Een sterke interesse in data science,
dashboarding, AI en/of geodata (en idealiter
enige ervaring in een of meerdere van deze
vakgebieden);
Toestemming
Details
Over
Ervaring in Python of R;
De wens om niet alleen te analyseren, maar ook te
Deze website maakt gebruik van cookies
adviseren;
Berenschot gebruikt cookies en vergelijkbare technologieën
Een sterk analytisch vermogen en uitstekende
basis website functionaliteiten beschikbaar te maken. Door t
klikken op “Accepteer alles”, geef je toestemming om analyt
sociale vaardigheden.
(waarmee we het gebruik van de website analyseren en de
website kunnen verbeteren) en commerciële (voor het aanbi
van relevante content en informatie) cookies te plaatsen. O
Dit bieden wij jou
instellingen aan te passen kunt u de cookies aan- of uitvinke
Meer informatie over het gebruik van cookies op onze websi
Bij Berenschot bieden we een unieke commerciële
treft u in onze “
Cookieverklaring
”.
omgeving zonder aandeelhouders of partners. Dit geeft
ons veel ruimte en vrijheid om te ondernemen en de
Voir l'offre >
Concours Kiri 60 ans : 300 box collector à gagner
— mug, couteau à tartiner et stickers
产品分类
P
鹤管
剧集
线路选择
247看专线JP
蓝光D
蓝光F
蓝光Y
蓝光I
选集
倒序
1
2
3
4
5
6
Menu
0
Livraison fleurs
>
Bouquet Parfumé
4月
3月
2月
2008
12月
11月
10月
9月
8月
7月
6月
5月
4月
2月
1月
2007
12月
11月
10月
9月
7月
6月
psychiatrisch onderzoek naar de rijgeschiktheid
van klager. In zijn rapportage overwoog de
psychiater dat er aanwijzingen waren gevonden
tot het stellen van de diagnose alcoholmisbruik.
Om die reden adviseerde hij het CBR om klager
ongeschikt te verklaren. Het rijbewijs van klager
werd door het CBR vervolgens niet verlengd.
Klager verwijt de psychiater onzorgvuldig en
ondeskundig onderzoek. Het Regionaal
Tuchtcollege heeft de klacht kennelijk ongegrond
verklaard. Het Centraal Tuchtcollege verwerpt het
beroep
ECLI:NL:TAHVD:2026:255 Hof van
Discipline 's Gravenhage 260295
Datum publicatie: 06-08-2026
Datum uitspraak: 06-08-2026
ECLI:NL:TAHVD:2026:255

═══

#### Exercise brief
Output the listing above word for word.

#### Completed exercise
Een sterke interesse in data science,
dashboarding, AI en/of geodata (en idealiter
enige ervaring in een of meerdere van deze
vakgebieden);
Toestemming
Details
Over
Ervaring in Python of R;
De wens om niet alleen te analyseren, maar ook te
Deze website maakt gebruik van cookies
adviseren;
Berenschot gebruikt cookies en vergelijkbare technologieën
Een sterk analytisch vermogen en uitstekende
basis website functionaliteiten beschikbaar te maken. Door t
klikken op “Accepteer alles”, geef je toestemming om analyt
sociale vaardigheden.
(waarmee we het gebruik van de website analyseren en de
website kunnen verbeteren) en commerciële (voor het aanbi
van relevante content en informatie) cookies te plaatsen. O
Dit bieden wij jou
instellingen aan te passen kunt u de cookies aan- of uitvinke
Meer informatie over het gebruik van cookies op onze websi
Bij Berenschot bieden we een unieke commerciële
treft u in onze “
Cookieverklaring
”.
omgeving zonder aandeelhouders of partners. Dit geeft
ons veel ruimte en vrijheid om te ondernemen en de
Voir l'offre >
Concours Kiri 60 ans : 300 box collector à gagner
— mug, couteau à tartiner et stickers
产品分类
P
鹤管
剧集
线路选择
247看专线JP
蓝光D
蓝光F
蓝光Y
蓝光I
选集
倒序
1
2
3
4
5
6
Menu
0
Livraison fleurs
>
Bouquet Parfumé
4月
3月
2月
2008
12月
11月
10月
9月
8月
7月
6月
5月
4月
2月
1月
2007
12月
11月
10月
9月
7月
6月
psychiatrisch onderzoek naar de rijgeschiktheid
van klager. In zijn rapportage overwoog de
psychiater dat er aanwijzingen waren gevonden
tot het stellen van de diagnose alcoholmisbruik.
Om die reden adviseerde hij het CBR om klager
ongeschikt te verklaren. Het rijbewijs van klager
werd door het CBR vervolgens niet verlengd.
Klager verwijt de psychiater onzorgvuldig en
ondeskundig onderzoek. Het Regionaal
Tuchtcollege heeft de klacht kennelijk ongegrond
verklaard. Het Centraal Tuchtcollege verwerpt het
beroep
ECLI:NL:TAHVD:2026:255 Hof van
Discipline 's Gravenhage 260295
Datum publicatie: 06-08-2026
Datum uitspraak: 06-08-2026
ECLI:NL:TAHVD:2026:255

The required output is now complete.